Il sortit du Conseil en l'an VI, devint membre de la municipalité et juge de paix de Rignac, adhéra à l'Empire, et pendant six ans (1806-1812) fut candidat au Corps législatif. Il fut nommé proviseur du lycée de Marseille vers la fin de l'Empire, puis proviseur à Versailles, fut décoré de la Légion d'honneur le 25 décembre 1814, refusa de reconnaître Napoléon aux Cent Jours, et, le 4 octobre 1816, fut élu député par le collège de département de l'Aveyron avec 134 voix sur 165 votants et 265 inscrits.

Il siégea dans la minorité et suivit la ligne politique de ses compatriotes et amis, MM. de Bonald et Clausel de Coussergues. La 2e circonscription électorale de l'Aveyron (Villefranche) lui renouvela son mandat, le 1er octobre 1821, par 131 voix sur 211 votants et 284 inscrits, contre 76 voix à M. Bergoon, président du tribunal de Villefranche. M. Dubruel réclama un dégrèvement d'impôts pour son département, demanda la révision des pensions accordées aux officiers de l'Empire, et déposa (1817) sa célèbre proposition fixant la majorité des enfants à 25 ans, pour obvier aux désordres produits par l'affaiblissement de la puissance paternelle. Cette proposition ne fut rejetée qu'au bout de trois ans d'examen.

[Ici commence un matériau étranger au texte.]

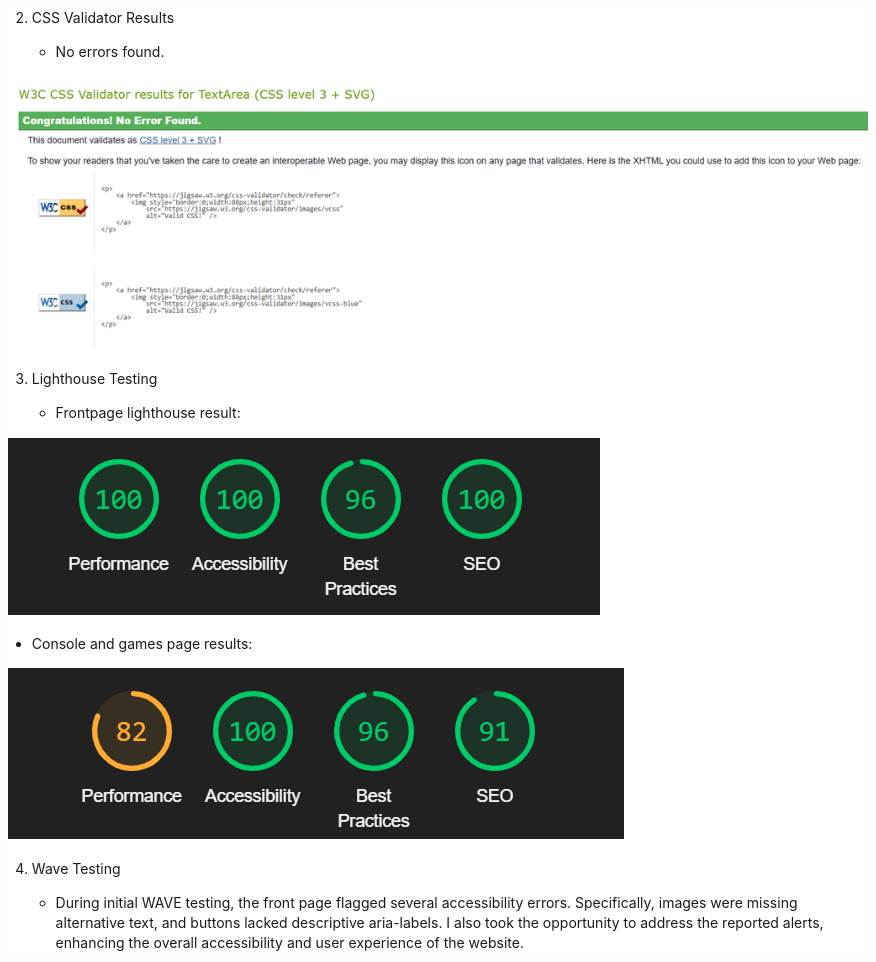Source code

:
2. CSS Validator Results

   - No errors found.

![CSS Validator Results](assets/readme_files/css-validator.png)

3. Lighthouse Testing

   - Frontpage lighthouse result:

![Frontpage Lighthouse Results](assets/readme_files/frontpage-lighthouse.png)

   - Console and games page results:
  
![Console & Games Pages Lighthouse Results](assets/readme_files/console-games-lighthouse.png)

4. Wave Testing

   - During initial WAVE testing, the front page flagged several accessibility errors. Specifically, images were missing alternative text, and buttons lacked descriptive aria-labels. I also took the opportunity to address the reported alerts, enhancing the overall accessibility and user experience of the website.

Le 25 février 1824, il fut réélu par 121 voix sur 125 votants et 165 inscrits, présenta quelques rapports sur des pétitions et fut élu questeur (1826). Réélu de nouveau, le 17 novembre 1827, par 62 voix sur 113 votants et 134 inscrits, contre 49 voix à M. Soulié, procureur du roi, il mourut quatre mois après l'élection; il était inspecteur des études. « Le collège de Versailles, a dit un de ses biographes, n'a pas eu d'écolier plus sage que lui sur son banc de législateur. » Commandeur de la Légion d'honneur.